It seems our alt-president, Donald J. Trump, doesn’t know how to use email, which is kinda funny considering he wanted Hillary Clinton imprisoned because of hers. He doesn’t trust computers, yet he claims to know more about hacking than the rest of us do. So as president, Trump plans to write everything down on some piece of paper and give it to a courier to deliver.

Seriously? Like bike messengers? How will they get to Europe? Or Japan? Why not just put a stamp on it and hand it to the mailman. I think his name is Ivan Romanoff, but don’t worry about that now.

Here’s some breaking news, Donnie:

* If you type an email and send it electronically, it might be hacked.
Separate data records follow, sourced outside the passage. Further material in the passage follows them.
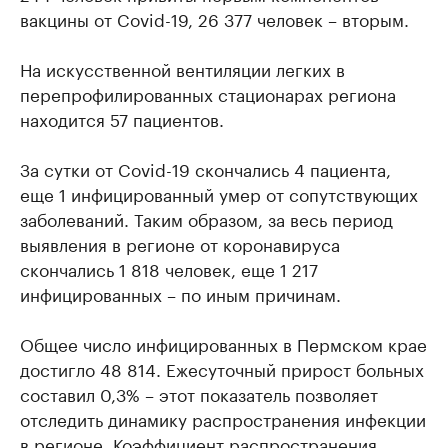
вакцины от Covid-19, 26 377 человек – вторым.
На искусственной вентиляции легких в
перепрофилированных стационарах региона
находится 57 пациентов.
За сутки от Covid-19 скончались 4 пациента,
еще 1 инфицированный умер от сопутствующих
заболеваний. Таким образом, за весь период
выявления в регионе от коронавируса
скончались 1 818 человек, еще 1 217
инфицированных – по иным причинам.
Общее число инфицированных в Пермском крае
достигло 48 814. Ежесуточный прирост больных
составил 0,3% – этот показатель позволяет
отследить динамику распространения инфекции
в регионе. Коэффициент распространения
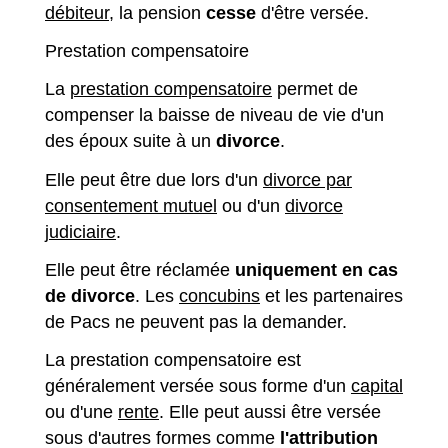
débiteur
, la pension
cesse
d'être versée.
Prestation compensatoire
La
prestation compensatoire
permet de
compenser la baisse de niveau de vie d'un
des époux suite à un
divorce
.
Elle peut être due lors d'un
divorce par
consentement mutuel
ou d'un
divorce
judiciaire
.
Elle peut être réclamée
uniquement en cas
de divorce
. Les
concubins
et les partenaires
de Pacs ne peuvent pas la demander.
La prestation compensatoire est
généralement versée sous forme d'un
capital
ou d'une
rente
. Elle peut aussi être versée
sous d'autres formes comme
l'attribution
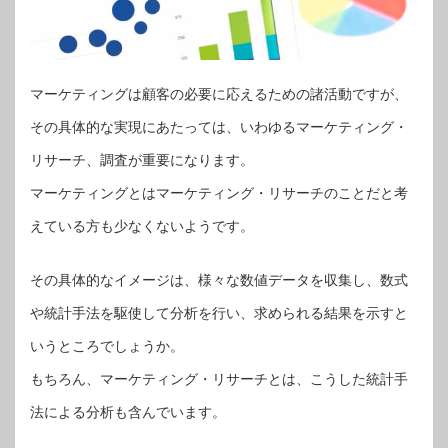
マーケティングは顧客の必要に応えるための諸活動ですが、
その具体的な実現にあたっては、いわゆるマーケティング・
リサーチ、調査が重要になります。
マーケティングとはマーケティング・リサーチのことだと考
えている方も少なくないようです。
その具体的なイメージは、様々な数値データを収集し、数式
や統計手法を駆使して分析を行い、求められる結果を示すと
いうところでしょうか。
もちろん、マーケティング・リサーチとは、こうした統計手
法による分析も含んでいます。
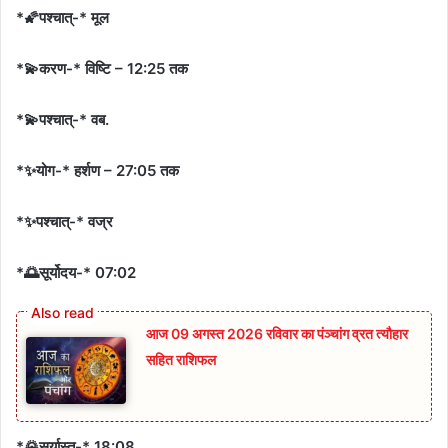
*🌠पश्चात्-* मूल
*💫करण-* विष्टि – 12:25 तक
*💫पश्चात्-* वब.
*✨योग-* हर्शण – 27:05 तक
*✨पश्चात्-* वज्र
*🌅सूर्योदय-* 07:02
आज 09 अगस्त 2026 रविवार का पंञ्चांग व्रत त्यौहार
सहित राशिफल
*🌄सूर्यास्त-* 18:08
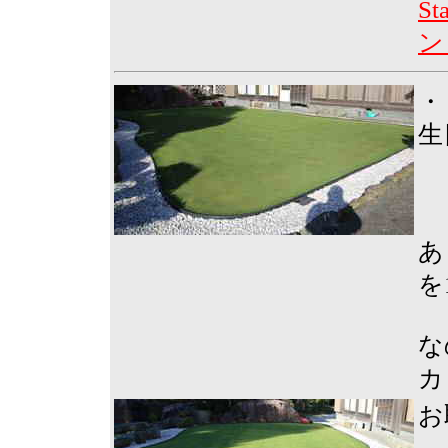
St
ン
・
生
あ
を
な
カ
お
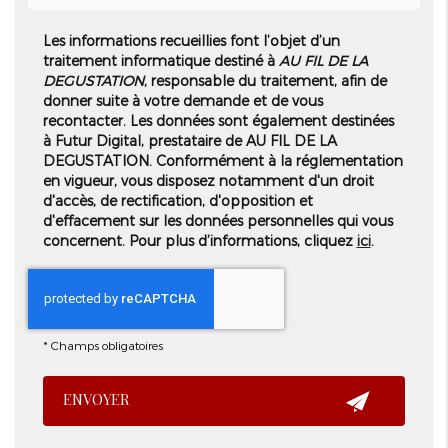
Les informations recueillies font l’objet d’un
traitement informatique destiné à
AU FIL DE LA
DEGUSTATION
, responsable du traitement, afin de
donner suite à votre demande et de vous
recontacter. Les données sont également destinées
à Futur Digital, prestataire de AU FIL DE LA
DEGUSTATION. Conformément à la réglementation
en vigueur, vous disposez notamment d'un droit
d'accès, de rectification, d'opposition et
d'effacement sur les données personnelles qui vous
concernent. Pour plus d’informations, cliquez
ici
.
*
Champs obligatoires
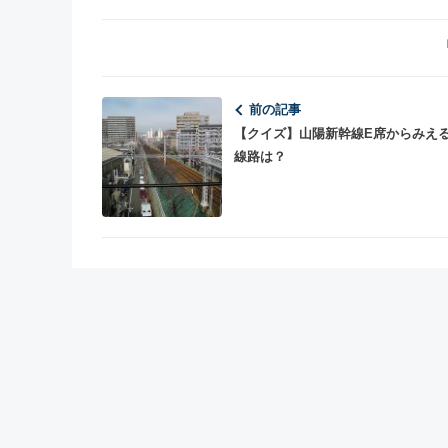
前の記事
【クイズ】山陽新幹線E席からみえ
線路は？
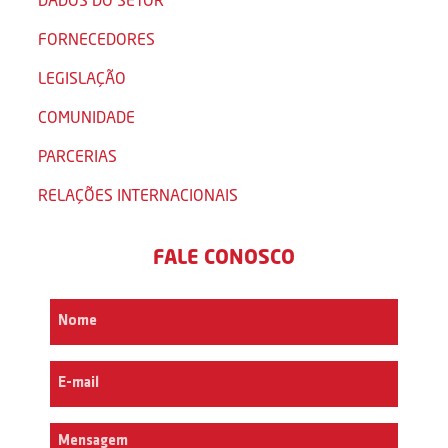
FORNECEDORES
LEGISLAÇÃO
COMUNIDADE
PARCERIAS
RELAÇÕES INTERNACIONAIS
FALE CONOSCO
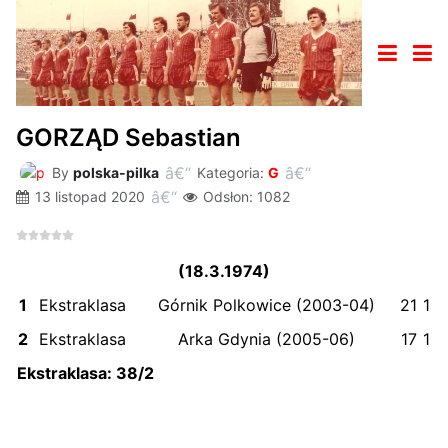
GORZĄD Sebastian
By
polska-pilka
Kategoria:
G
13 listopad 2020
Odsłon: 1082
(18.3.1974)
1
Ekstraklasa
Górnik Polkowice (2003-04)
21
1
2
Ekstraklasa
Arka Gdynia (2005-06)
17
1
Ekstraklasa: 38
/2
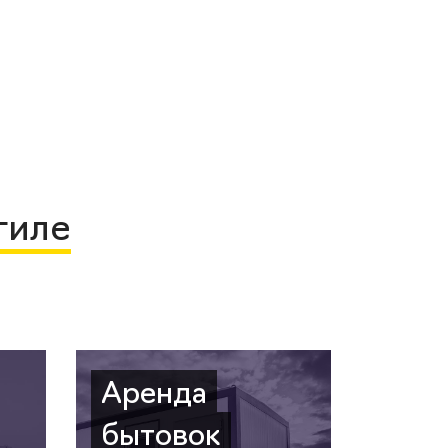
гиле
Аренда
бытовок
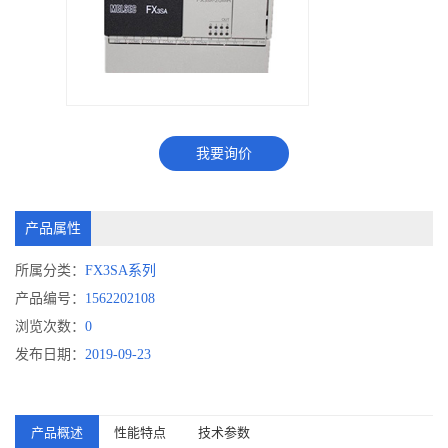
我要询价
产品属性
所属分类：
FX3SA系列
产品编号：
1562202108
浏览次数：
0
发布日期：
2019-09-23
产品概述
性能特点
技术参数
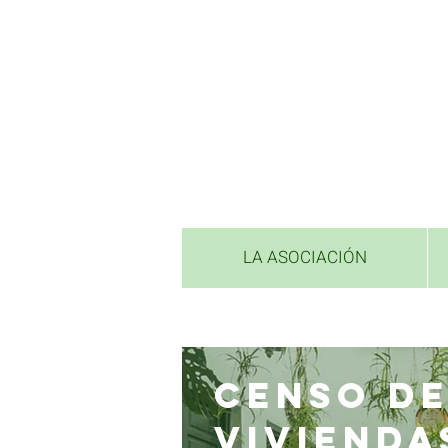
LA ASOCIACIÓN
CENSO D
VIVIENDA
Chances are your campaign staff has already been hacked by the same people who destroyed Hillary Clinton. Piss them off and you could be the next star of Wikileaks.

* If you write a letter and hand it to a courier, it might not be safe. Couriers get intercepted, kidnapped or killed. Don’t you ever watch spy movies?

* If you key something into Twitter and hit SEND, it might not be safe. You do know that anyone on the planet can read your tweets, right?

* You could write with invisible ink, use edible paper, buy burner phones, devise a code, build a fire to send smoke signals, employ African drummers or hire a skywriter, but there’s no guarantee that anything you ever think, write, say or do will be 100% protected from people who want to know bad enough.

* I suppose you could hire Mike Tyson to train some carrier pigeons or summon up a raven from the Game of Thrones, but you’ll have to keep the messages really short and hope there are no enemy archers nearby.

So, pen, paper and couriers will be your method of delivering important messages…that’s classic. Welcome to the 19th Century, the perfect time to make America great again.